20 Nisan 2009 Pazartesi

Kahvaltı, güneş, köpekler, uyku

Pazar gününü bu kelimerle özetleyebilirim sanırım. Bizim evde arkadaşlarla birlikte yapılan güzel bir kahvaltı ile başladık. Sonra onları da alıp sahile indik. Bu ne hava, bu ne güneş. çimlerin üzerinde yayılıp kötü elektriğimizi verdik toprağa,ooh ne keyif. Doğa ilk defa çimenle bu kadar haşırneşir oluyor. Hemen palyaço deneyi yaptı kendi üslubunca. ''Nedir'' diyeceksiniz, hemen anlatayım. Ahşap bir oyuncağımız var palyaço şeklinde hastasıyız, elimizden düşmüyor. Herşeyi palyaçoyla vurarak, dürterek test ediyoruz. Beni, kendi elini, salondaki parkeleri, babaannenin yaprakları dökülmüş benjamini...
Caddebostandan Maltepeye devam ettik öğleden sonra f.nin abisi ve arkadaşları ile buluşmak için. Giderken tarçını görecez diye sevinirken, ben istedim bir göz Allah verdi iki göz (böyle bir laf varmıydı yoksa şu an ben mi salladım?) şeklinde 4 adet şımarıkla karşılandık. Doğa ile samimiyeti ilerletmeleri pek fazla sürmedi.

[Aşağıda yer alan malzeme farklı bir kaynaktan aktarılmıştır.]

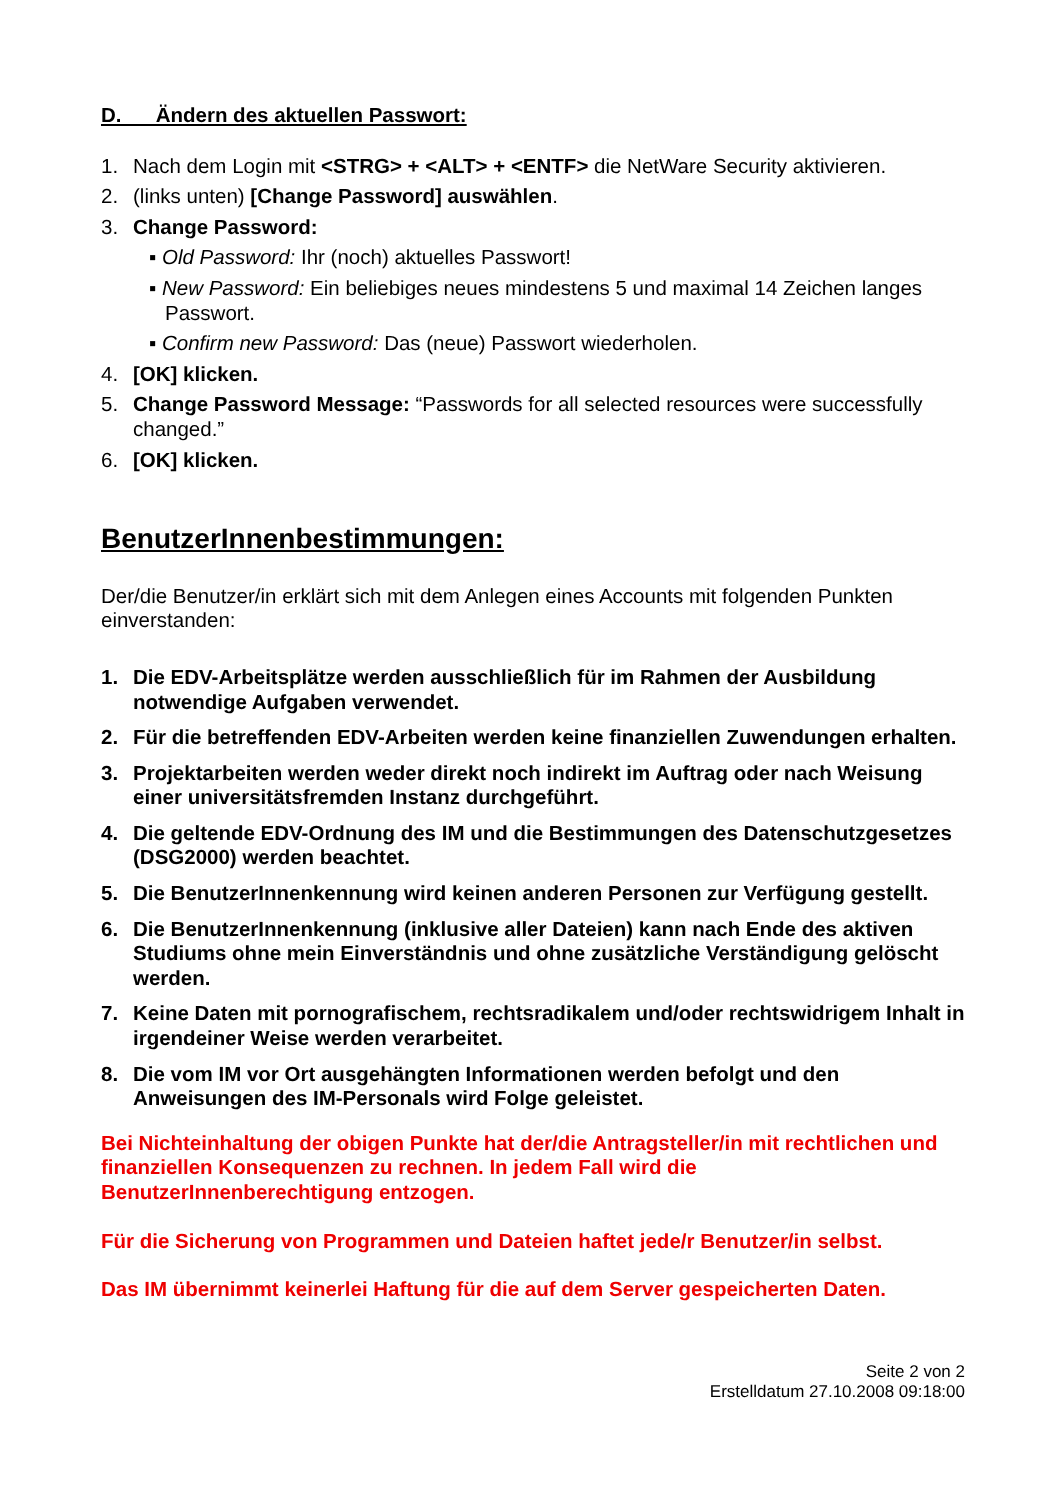D. Ändern des aktuellen Passwort:
1. Nach dem Login mit <STRG> + <ALT> + <ENTF> die NetWare Security aktivieren.
2. (links unten) [Change Password] auswählen.
3. Change Password:
▪ Old Password: Ihr (noch) aktuelles Passwort!
▪ New Password: Ein beliebiges neues mindestens 5 und maximal 14 Zeichen langes Passwort.
▪ Confirm new Password: Das (neue) Passwort wiederholen.
4. [OK] klicken.
5. Change Password Message: “Passwords for all selected resources were successfully changed.”
6. [OK] klicken.
BenutzerInnenbestimmungen:
Der/die Benutzer/in erklärt sich mit dem Anlegen eines Accounts mit folgenden Punkten einverstanden:
1. Die EDV-Arbeitsplätze werden ausschließlich für im Rahmen der Ausbildung notwendige Aufgaben verwendet.
2. Für die betreffenden EDV-Arbeiten werden keine finanziellen Zuwendungen erhalten.
3. Projektarbeiten werden weder direkt noch indirekt im Auftrag oder nach Weisung einer universitätsfremden Instanz durchgeführt.
4. Die geltende EDV-Ordnung des IM und die Bestimmungen des Datenschutzgesetzes (DSG2000) werden beachtet.
5. Die BenutzerInnenkennung wird keinen anderen Personen zur Verfügung gestellt.
6. Die BenutzerInnenkennung (inklusive aller Dateien) kann nach Ende des aktiven Studiums ohne mein Einverständnis und ohne zusätzliche Verständigung gelöscht werden.
7. Keine Daten mit pornografischem, rechtsradikalem und/oder rechtswidrigem Inhalt in irgendeiner Weise werden verarbeitet.
8. Die vom IM vor Ort ausgehängten Informationen werden befolgt und den Anweisungen des IM-Personals wird Folge geleistet.
Bei Nichteinhaltung der obigen Punkte hat der/die Antragsteller/in mit rechtlichen und finanziellen Konsequenzen zu rechnen. In jedem Fall wird die BenutzerInnenberechtigung entzogen.
Für die Sicherung von Programmen und Dateien haftet jede/r Benutzer/in selbst.
Das IM übernimmt keinerlei Haftung für die auf dem Server gespeicherten Daten.
Seite 2 von 2
Erstelldatum 27.10.2008 09:18:00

Bir günde bu kadar güneş ve açıkhava doz aşımı yaptığı için yan etki olarak uyku eve gelince hemen kendini gösterdi. Önce Doğa yenik düştü, oh dedik gündüz az uyumuştu, uyusun yavrucak yoruldu dedik. Sonra ne oldu ben de pek hatırlamıyorum. Gözümü açtığımda 9.30 du. Nasıl yani? e Doğa? e Doğanın akşam yemeği? Uyku düzeni? Allahım naaptık biz derken Doğa Hanımda uyandı. Hiçbişi çaktırmiim dedim içimden sanki saat 7 falan gibi yapalım. Mamasını hazırladım, biraz oynadı, sonrada uyudu. He he kandırdııık , kandırdııık.